Toutefois, mettre en équivalence les travers de la gauche face à l’extrême droite est plus que fallacieux. Il n’y a rien de totalitaire dans le fait d’avoir l’équité et la justice pour tous comme idéal. Malheureusement, nombre de commentateurs et de polémistes sont parvenus à faire nous croire que cette gauche est tout aussi dangereuse pour la vie que l’extrême droite.

Il n’est pas anodin que ces fachos s’en prennent aux universitaires, aux intellectuels et aux écrivains en premier lieu. Les espaces de réflexion et de pensée intellectuelle sont un puissant outil d’éveil des cœurs et des consciences. Produire du savoir, c’est ébranler les colonnes du temple. Écrire et parler pour élever le débat, c’est contrecarrer les plans de ceux qui veulent diviser pour mieux régner. C’est imposer son verbe, son vocabulaire pour le bien commun.  

Dans un tel contexte, il m’apparaît plus clair que mon rôle est de me consacrer plus que jamais à mon travail intellectuel. Le climat social et politique se dégrade de jour en jour, incluant au Québec, et nous approchons bientôt du point de non-retour. Lorsque la haine se déploie de façon aussi décomplexée, la remettre en cage devient une mission quasi impossible.

En tant qu’universitaire, prendre part au débat public et vulgariser des enjeux de société constitue un plaisir et une chance, mais aussi une responsabilité et un devoir. C’est donc pour cette raison que j’ai décidé une pause de mes chroniques pour Noovo Info et de la revue À Bâbord! pour me consacrer à mes projets d’écriture, dont plusieurs, risquent de vous surprendre. Ce travail de fond nécessite de s’isoler de toute forme d’agitation pendant un certain temps.

Je crois foncièrement au pouvoir révolutionnaire de la littérature. Les livres permettent des nuances qu’il est impossible de faire dans des chroniques de 700 mots ou dans des topos de quelques minutes à la radio ou à la télévision. La parution d’un livre permet d’imposer des sujets dans les médias qui n’auraient pas été abordés autrement. 

Je remercierai toujours les premières personnes qui ont cru que j’avais peut-être quelque chose à dire, et surtout qui ne m’ont jamais demandé de me dénaturer pour ce faire, ce qui absolument été rarissime dans mon parcours au Québec. Les plus grands leaders de ce monde ont la capacité de miser sur du potentiel et de braquer leur projecteur sur plus petits qu’eux, même si ça ne leur donne pas une visibilité immédiate lorsqu’ils le font. Je veux donc prendre le temps de souligner l’excellent travail de Mick Côté et Michel Dumais avec qui j’ai collaboré étroitement au cours des quatre dernières années, soit depuis le début de l’aventure de Noovo Info.

 

Enfin, je tiens à remercier mes lecteurs et lectrices de partout à travers la province, le pays et le monde qui m’écrivent.

Je ne disparais pas, loin de là. Je souhaite continuer mon engagement envers la société québécoise et le monde, mais différemment. Prendre un pas de recul pour revenir en force, là où l’on ne m’attendait pas, avec un impact plus profond, toujours dans l’intérêt du public.

▬▬▬

Consigne.
Répondez brièvement à ces trois questions à l'aide du texte.
1. À qui les fachos s'en prennent-ils en premier lieu?
2. Pour quel média les chroniques sont-elles mises en pause, et de quelle revue?
3. Avec quelles deux personnes la collaboration a-t-elle été étroite au cours des quatre dernières années?
Les lignes constituent un matériau distinct du texte.

▬▬▬

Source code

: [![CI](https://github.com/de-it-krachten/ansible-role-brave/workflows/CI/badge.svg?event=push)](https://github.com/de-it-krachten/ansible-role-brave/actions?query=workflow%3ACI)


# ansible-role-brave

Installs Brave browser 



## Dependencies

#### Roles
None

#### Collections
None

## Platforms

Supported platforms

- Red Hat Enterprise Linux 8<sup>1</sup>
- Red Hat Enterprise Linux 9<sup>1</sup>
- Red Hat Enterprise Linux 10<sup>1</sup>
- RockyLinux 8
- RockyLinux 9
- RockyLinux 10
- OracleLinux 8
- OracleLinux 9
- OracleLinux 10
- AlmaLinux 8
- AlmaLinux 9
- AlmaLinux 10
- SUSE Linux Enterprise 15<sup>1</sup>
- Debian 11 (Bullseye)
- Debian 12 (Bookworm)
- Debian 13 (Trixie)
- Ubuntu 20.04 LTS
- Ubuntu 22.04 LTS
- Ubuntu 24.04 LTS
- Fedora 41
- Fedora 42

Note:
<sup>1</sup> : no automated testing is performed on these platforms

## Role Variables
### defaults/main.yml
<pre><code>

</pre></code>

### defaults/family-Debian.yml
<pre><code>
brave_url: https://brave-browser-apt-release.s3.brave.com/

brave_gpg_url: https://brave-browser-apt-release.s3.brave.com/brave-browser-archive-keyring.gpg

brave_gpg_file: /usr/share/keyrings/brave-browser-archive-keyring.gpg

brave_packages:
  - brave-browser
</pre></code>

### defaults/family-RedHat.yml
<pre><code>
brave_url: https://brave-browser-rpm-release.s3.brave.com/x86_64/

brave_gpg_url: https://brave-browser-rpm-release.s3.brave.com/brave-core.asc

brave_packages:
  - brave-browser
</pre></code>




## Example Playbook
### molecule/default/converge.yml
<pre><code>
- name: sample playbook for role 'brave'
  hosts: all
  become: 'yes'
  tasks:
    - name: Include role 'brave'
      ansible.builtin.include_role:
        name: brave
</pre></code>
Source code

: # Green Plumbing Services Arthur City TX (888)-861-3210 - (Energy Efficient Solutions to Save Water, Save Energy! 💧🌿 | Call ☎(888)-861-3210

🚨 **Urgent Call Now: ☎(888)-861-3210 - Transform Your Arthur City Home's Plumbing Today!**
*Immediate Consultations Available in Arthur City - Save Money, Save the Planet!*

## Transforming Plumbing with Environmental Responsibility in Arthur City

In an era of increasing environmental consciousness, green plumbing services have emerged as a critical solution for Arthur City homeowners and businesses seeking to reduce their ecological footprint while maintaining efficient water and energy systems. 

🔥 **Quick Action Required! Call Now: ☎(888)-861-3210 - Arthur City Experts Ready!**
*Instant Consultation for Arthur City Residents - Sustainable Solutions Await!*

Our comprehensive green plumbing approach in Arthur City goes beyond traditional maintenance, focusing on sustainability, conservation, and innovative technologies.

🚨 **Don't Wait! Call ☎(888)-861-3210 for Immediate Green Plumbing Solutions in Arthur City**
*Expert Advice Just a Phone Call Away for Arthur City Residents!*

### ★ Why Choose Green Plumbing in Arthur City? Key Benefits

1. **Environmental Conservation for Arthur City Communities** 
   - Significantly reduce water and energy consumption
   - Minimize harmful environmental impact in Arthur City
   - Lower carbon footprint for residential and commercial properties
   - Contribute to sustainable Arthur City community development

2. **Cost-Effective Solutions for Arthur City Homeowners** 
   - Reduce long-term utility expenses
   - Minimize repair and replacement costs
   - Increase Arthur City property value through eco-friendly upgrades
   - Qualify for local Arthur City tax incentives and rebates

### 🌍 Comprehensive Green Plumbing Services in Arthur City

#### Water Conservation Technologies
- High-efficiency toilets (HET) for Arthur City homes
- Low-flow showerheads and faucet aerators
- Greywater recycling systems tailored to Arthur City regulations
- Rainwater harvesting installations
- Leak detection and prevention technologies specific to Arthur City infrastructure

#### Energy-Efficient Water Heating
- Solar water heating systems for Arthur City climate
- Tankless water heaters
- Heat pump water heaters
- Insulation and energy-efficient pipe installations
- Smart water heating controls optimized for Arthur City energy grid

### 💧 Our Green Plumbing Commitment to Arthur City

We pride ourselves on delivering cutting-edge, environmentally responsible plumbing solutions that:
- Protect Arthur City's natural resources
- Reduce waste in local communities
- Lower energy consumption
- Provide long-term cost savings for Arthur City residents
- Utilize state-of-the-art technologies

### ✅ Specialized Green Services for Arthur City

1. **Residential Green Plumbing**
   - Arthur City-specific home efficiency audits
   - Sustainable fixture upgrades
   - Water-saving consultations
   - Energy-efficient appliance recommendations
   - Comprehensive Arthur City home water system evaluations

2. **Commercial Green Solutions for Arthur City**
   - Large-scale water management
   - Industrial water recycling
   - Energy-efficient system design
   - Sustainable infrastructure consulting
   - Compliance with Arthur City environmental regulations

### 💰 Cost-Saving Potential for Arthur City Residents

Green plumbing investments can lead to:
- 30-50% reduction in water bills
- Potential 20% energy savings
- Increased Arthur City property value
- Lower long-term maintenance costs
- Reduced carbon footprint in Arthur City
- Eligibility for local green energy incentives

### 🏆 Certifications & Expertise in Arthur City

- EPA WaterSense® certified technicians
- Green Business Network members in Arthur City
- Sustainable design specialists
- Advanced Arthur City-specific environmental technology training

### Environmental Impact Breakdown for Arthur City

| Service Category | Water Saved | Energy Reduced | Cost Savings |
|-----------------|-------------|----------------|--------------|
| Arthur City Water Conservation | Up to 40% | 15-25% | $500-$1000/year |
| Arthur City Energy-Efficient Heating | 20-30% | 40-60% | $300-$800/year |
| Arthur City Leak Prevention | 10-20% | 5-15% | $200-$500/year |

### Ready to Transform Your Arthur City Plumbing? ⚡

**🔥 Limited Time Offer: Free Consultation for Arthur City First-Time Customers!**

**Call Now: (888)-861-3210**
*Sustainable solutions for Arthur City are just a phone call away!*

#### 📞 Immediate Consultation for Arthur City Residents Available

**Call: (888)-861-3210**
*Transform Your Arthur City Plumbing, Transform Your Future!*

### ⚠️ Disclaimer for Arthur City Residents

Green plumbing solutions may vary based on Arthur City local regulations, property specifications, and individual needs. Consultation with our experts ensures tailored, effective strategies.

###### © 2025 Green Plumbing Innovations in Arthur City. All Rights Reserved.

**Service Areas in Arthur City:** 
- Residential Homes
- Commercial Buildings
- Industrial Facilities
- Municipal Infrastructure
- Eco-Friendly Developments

▬▬▬

Réponse rédigée.
1. Aux universitaires, aux intellectuels et aux écrivains.
2. Les chroniques pour Noovo Info et la revue À Bâbord!
3. Mick Côté et Michel Dumais.